Critical and creative thinking skills are nearly-paramount for anyone interested in being a part of the School of Interdisciplinary Arts and Sciences at UW-Bothell. For me, both being in the program and learning on my own this last year has helped me make significant leaps towards mastery of these critical and creative thinking skills. This includes the ability to assess multiple different perspectives and focus in on their differences and why those differences are/can be impactful, the capability to focus in on central questions and develop my work while remaining conscious of the central question and my own social position that I approach the question with, and the ability to analyze, synthesize, evaluate, and reflect.
My research proposal, “Crowd Response and How Politicians Change Their Speeches,” is an example of how critical thinking has greatly increased my ability to assess multiple different perspectives, and my ability to synthesize several different sources and selections of data to create substantial new information. This research proposal explored how important a crowd’s response is to a politician who’s trying to win the vote of every person in the room. It identified that there is a lack of collected information online regarding what terms create uproars for crowds, what those uproars consist of, and how politicians have previously tried to amend or work with the feedback they’ve received, and my proposal dictated the creation of a thorough research program to identify and evaluate that information. I critically evaluate a multitude of different speeches and analyze the importance of this information versus the information that already exists in the world on this topic.
Another paper of mine, titled “Passive Vulgarity,” is an example of how I utilized my critical and creative thinking abilities to interpret and evaluate a live performance that I experienced by singer and performance artist Holland Andrews. In my paper I analyze Andrews’ musical talents, and how they use them in their performance art piece to create noises unlike any I have heard before. I reflect on their usage of machinery, an instrument rarely seen in the musical world for the actual production of live music, and evaluate their ‘looping’ machine, which allows them to create these stunningly-quick and effective looped noise blurbs. I demonstrate my interpretation skills by reading into the purposefully incoherent portions of the piece, the random bird noises and the screams, intermixed with the soothing soft spoken words and kind singing. Synthesizing the impact of all of Andrews’ noises together, I write on how Andrews was able to bring up emotions inside of me, and how I believe they were trying to teach us a lesson through it.
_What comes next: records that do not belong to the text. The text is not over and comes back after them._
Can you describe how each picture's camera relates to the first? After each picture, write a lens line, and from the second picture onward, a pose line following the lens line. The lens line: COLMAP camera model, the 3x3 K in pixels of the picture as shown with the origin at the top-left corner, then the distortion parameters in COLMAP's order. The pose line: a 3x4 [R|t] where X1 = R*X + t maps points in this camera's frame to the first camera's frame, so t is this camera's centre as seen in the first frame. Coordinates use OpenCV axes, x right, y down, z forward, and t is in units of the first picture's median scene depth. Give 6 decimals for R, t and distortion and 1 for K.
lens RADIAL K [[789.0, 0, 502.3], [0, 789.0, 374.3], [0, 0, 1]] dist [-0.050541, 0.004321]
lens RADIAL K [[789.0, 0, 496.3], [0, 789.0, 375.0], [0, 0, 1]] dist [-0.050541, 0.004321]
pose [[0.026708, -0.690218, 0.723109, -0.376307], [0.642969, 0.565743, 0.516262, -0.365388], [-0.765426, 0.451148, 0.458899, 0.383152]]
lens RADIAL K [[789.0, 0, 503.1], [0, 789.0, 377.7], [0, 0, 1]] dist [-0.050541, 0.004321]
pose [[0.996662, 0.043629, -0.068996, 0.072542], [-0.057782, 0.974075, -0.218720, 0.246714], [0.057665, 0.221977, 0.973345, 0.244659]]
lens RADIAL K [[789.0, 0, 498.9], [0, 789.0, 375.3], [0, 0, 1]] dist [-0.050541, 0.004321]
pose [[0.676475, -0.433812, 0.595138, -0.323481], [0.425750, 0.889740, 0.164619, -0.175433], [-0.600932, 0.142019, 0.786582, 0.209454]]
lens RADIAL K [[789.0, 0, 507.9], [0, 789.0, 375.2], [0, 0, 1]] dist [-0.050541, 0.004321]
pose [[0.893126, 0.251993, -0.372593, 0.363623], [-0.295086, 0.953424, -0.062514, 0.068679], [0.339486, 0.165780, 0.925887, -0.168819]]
These two papers are merely samples of the grand amount of work I have created through IAS, utilizing critical and creative thinking to broaden my and others’ understanding of everything around us, going past the “what” and into the “how and why” of every piece.This skill will be an incredibly useful one as I pursue my Masters in Education one day, and will be vital in my professional career as an educator, hoping to broaden the understandings of every one of my students, too.